←back to thread

NPM debug and chalk packages compromised

(www.aikido.dev)
1369 points universesquid | 3 comments | 08 Sep 25 15:37 UTC | HN request time: 0.002s | source
Show context
0xbadcafebee ◴[08 Sep 25 18:49 UTC] No.45172225[source]
Here we are again. 12 days ago (https://news.ycombinator.com/item?id=45039764) I commented how a similar compromise of Nx was totally preventable.

Again, this is not the failure of a single person. This is a failure of the software industry. Supply chain attacks have gigantic impacts. Yet these are all solved problems. Somebody has to just implement the standard security measures that prevents these compromises. We're software developers... we're the ones to implement them.

Every software packaging platform on the planet should already require code signing, artifact signing, user account attacker access detection heuristics, 2FA, etc. If they don't, it's not because they can't, it's because nobody has forced them to.

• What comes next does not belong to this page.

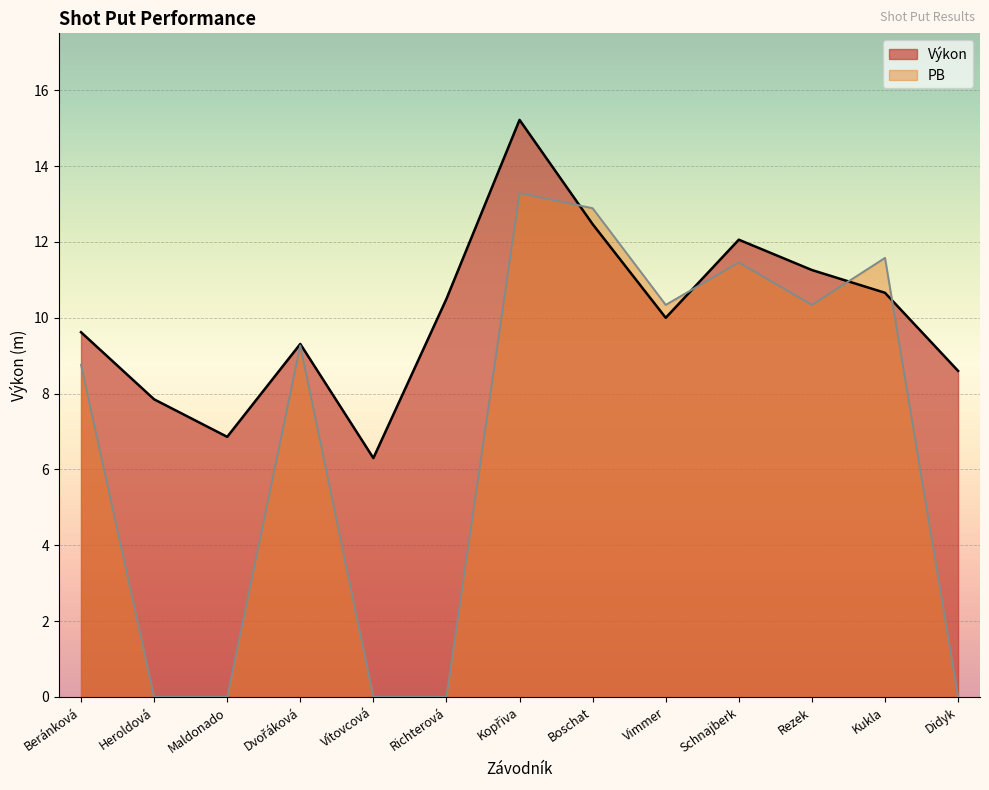

Rank the series at Maldonado from highest to lowest value.

Výkon, PB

These attacks will not stop. With AI (and continuous proof that they work) they will now get worse. Mandate software building codes now.

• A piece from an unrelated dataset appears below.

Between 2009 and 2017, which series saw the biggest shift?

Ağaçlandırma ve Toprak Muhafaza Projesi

replies(6): >>45173632 #>>45174856 #>>45175596 #>>45176278 #>>45176808 #>>45190724 #
1. ropable ◴[09 Sep 25 02:46 UTC] No.45176808[source]
> Somebody has to just implement the standard security measures that prevents these compromises.

I don't disagree, but this sentence is doing a lot of heavy lifting. See also "draw the rest of the owl".

replies(2): >>45177178 #>>45178437 #
2. giveita ◴[09 Sep 25 03:47 UTC] No.45177178[source]
Part of the owl can be how consumers upgrade. Don't get the latest patches but keep things up to date. Secondary sources of information about good versions to upgrade to and when. Allows time for vulns to be discovered like this before upgrading. Assumption is people can detect vulns before mass of people installing, which I think is true. Then you just need exceptions for critical security fixes.
3. sussmannbaka ◴[09 Sep 25 06:57 UTC] No.45178437[source]
We are engineers. Much like an artist could draw the rest of the owl, it’s not an unreasonable ask towards a field that each day seems to grow more accustomed to the learned helplessness.